The Tasmanian government's commitment to a time frame for a truth-telling and a treaty with the state's palawa people has been welcomed by prominent figures in the community.
Former governor Kate Warner has been tasked to provide a report by October on options for a pathway to a treaty with the palawa.
Palawa Elder and Co-Chair of the Tasmanian Regional Communities Alliance (TRACA) Rodney Dillon said it's a positive step.
"A treaty needs to be a genuine commitment of living together in this country," he told NITV News.
"How are we going to get along for the next 200 years? Because we haven't got along well in the last 200," he said.
Mr Dillon said any potential treaty would need to address land and resource returns, truth-telling education, and youth incarceration.

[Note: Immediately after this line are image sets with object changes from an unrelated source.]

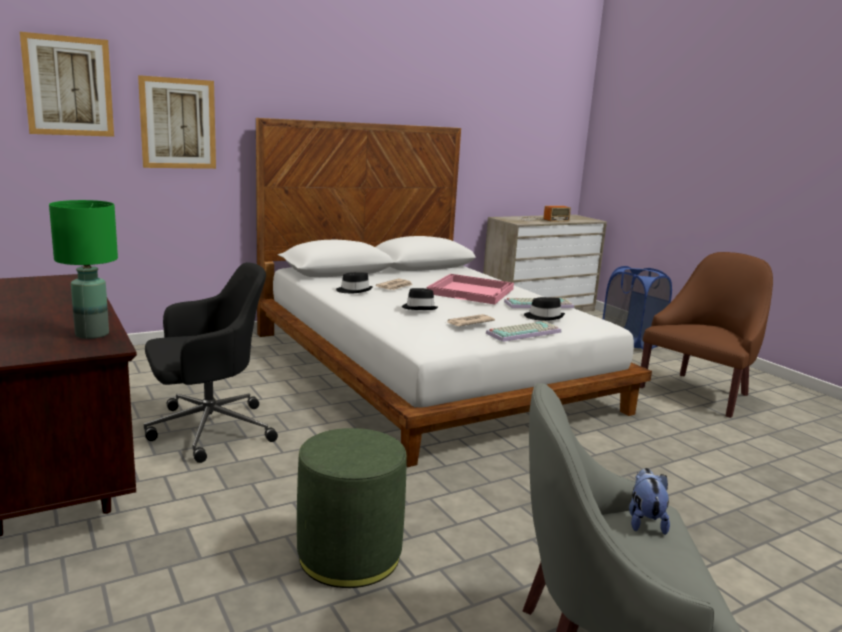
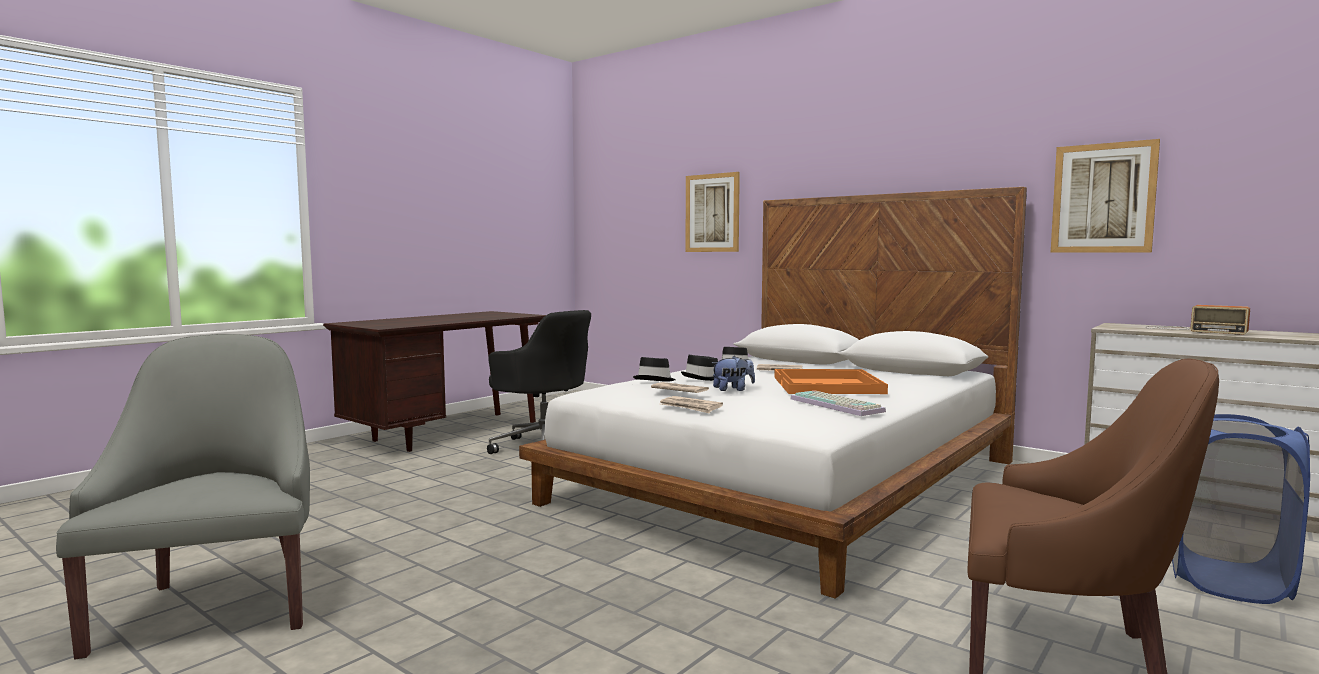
camera: 70 degrees right, 10 degrees down
picture [20,32,114,137] -> picture moved to [1051,139,1160,253]
green table lamp [49,200,118,339] -> none
green ottoman [297,428,407,588] -> none
pink tray [427,274,514,305] -> orange tray [774,369,888,394]
keyboard [485,321,561,342] -> newspaper [660,396,723,413]
black hat [524,297,565,321] -> black hat moved to [633,357,676,382]
plush toy [629,468,670,535] -> plush toy moved to [712,356,755,391]

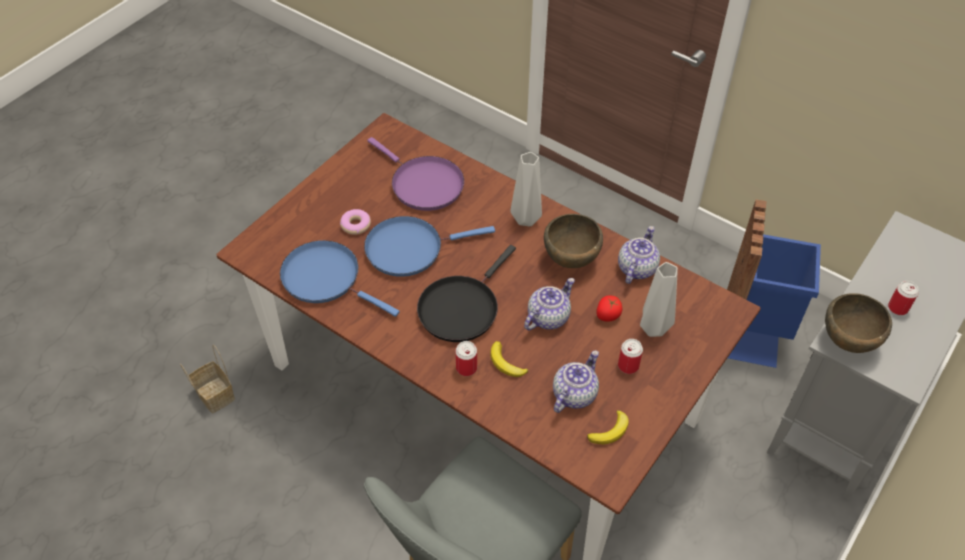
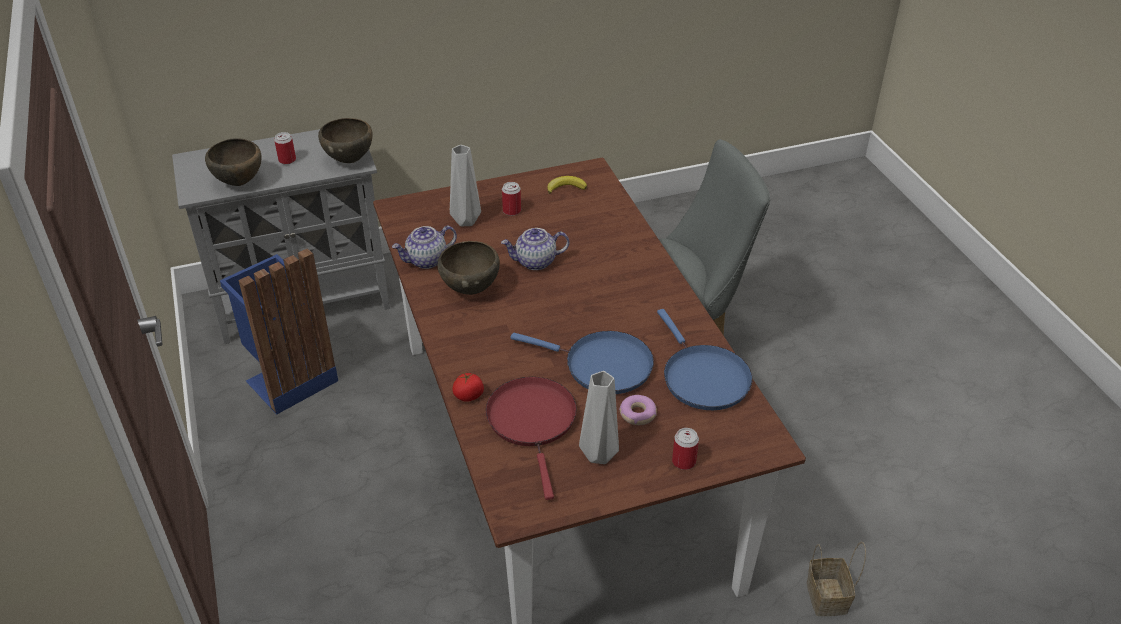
camera: 145 degrees left, 10 degrees down
purple frying pan [367,137,464,211] -> red frying pan [486,377,577,500]
black frying pan [417,245,516,342] -> none
can [455,341,477,376] -> can moved to [672,428,699,470]
banana [490,341,528,377] -> none
grey vase [510,152,542,226] -> grey vase moved to [579,371,619,464]
teapot [553,351,599,413] -> none
tomato [596,295,622,322] -> tomato moved to [452,373,484,402]
none -> brown bowl [205,139,262,186]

"Colonisation has been severe on our People, for instance, our People never had police or prison systems, we had our own councils of Elders, and our people looked after each other," he said.
"But that commitment to working together to build better partnerships, to give back some of the things that were stolen from our people and talk about the truth of history in this country.
"The truth of this history that’s never been told, it’s still not being told in schools, the teachers today know nothing about Aboriginal history. How do we get the teachers up to scratch teaching Aboriginal history?"
Premier Peter Gutwein made the announcement on the first day of parliament since his party was returned at the May 1 state poll.
He said former governor Kate Warner would "facilitate a process to understand directly from Tasmanian Aboriginal people themselves how best to take our next steps towards reconciliation".
"Professor Warner will provide a report to government by October this year with recommendations outlining a proposed way forward towards reconciliation," he said in a statement on Tuesday.
The report will also canvass the views of Tasmanian Aboriginal people on a truth-telling process and what a pathway to a treaty would consist of.
"My government remains committed to stronger protection of Aboriginal heritage, and is open to proposals for further land return," Mr Gutwein said.
Mr Dillon urged Ms Warner and the Tasmanian Government to consult with all the different Aboriginal groups across Tasmania, and perhaps consider multiple treaties.
"It's not just one big treaty, you need to deal with the people in the areas that they are, not just one central body."
University of Tasmania humanitarian law specialist Tim McCormack will assist Prof Warner, with discussions to begin in the coming weeks.
It comes as the Liberals reiterated on Tuesday their support for a proposed cable car on Hobart's kunanyi/Mount Wellington, a plan savaged by sections of the palawa community.
In a group submission to Hobart City Council this week, ten Aboriginal heritage officers claimed the project would forever damage the cultural values of the mountain.
Liberal MP Nic Street said the cable car had the potential to bring "significant investment to the state" and create new jobs.
Relations between Tasmania's Aboriginal community and the Liberal government, which has been in power since 2014, have been shaky.
Aboriginal leaders have held concerns with 4WD access to significant west coast areas and also raised issues with slow movement on land returns.
A recently released Tourism Master Plan for the Tasmanian Wilderness World Heritage Area conceded Aboriginal storytelling is a "recognised gap" in the visitor experience.
The state government in March approved 15 Aboriginal place names, including Kennaook instead of Cape Grim, the site of an 1828 massacre of Indigenous people, and Taneneryouer for Suicide Bay.